▸ **Work to be completed**
All lines from the one with "域后，可以先将地里的杂草清除干净，同时给地里施入一些有" through the last line of the data below should be copied exactly; please add nothing.

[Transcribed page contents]
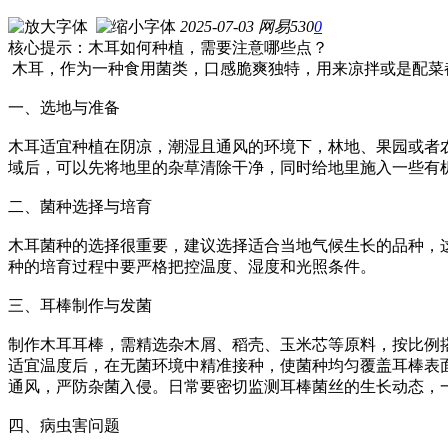
2025-07-03
网易
530
0
核心提示：木耳如何种植，需要注意哪些点？
木耳，作为一种食用菌类，口感脆爽独特，用来凉拌或是配菜
一、选地与准备
木耳适宜种植在阴凉，潮湿且通风的环境下，林地、果园或者
域后，可以先将地里的杂草清除干净，同时给地里施入一些有
二、菌种选择与培育
木耳菌种的选择很重要，建议选择适合当地气候生长的品种，
种的培育过程中要严格把控温度、湿度和光照条件。
三、耳棒制作与发菌
制作木耳耳棒，需精选杂木屑、稻壳、玉米芯等原料，按比例
适宜温度后，在无菌环境中精准接种，使菌种均匀覆盖耳棒表面，
通风，严防杂菌入侵。日常要密切监测耳棒菌丝的生长动态，
四、病虫害问题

▸ **Answer to this task**
域后，可以先将地里的杂草清除干净，同时给地里施入一些有
二、菌种选择与培育
木耳菌种的选择很重要，建议选择适合当地气候生长的品种，
种的培育过程中要严格把控温度、湿度和光照条件。
三、耳棒制作与发菌
制作木耳耳棒，需精选杂木屑、稻壳、玉米芯等原料，按比例
适宜温度后，在无菌环境中精准接种，使菌种均匀覆盖耳棒表面，
通风，严防杂菌入侵。日常要密切监测耳棒菌丝的生长动态，
四、病虫害问题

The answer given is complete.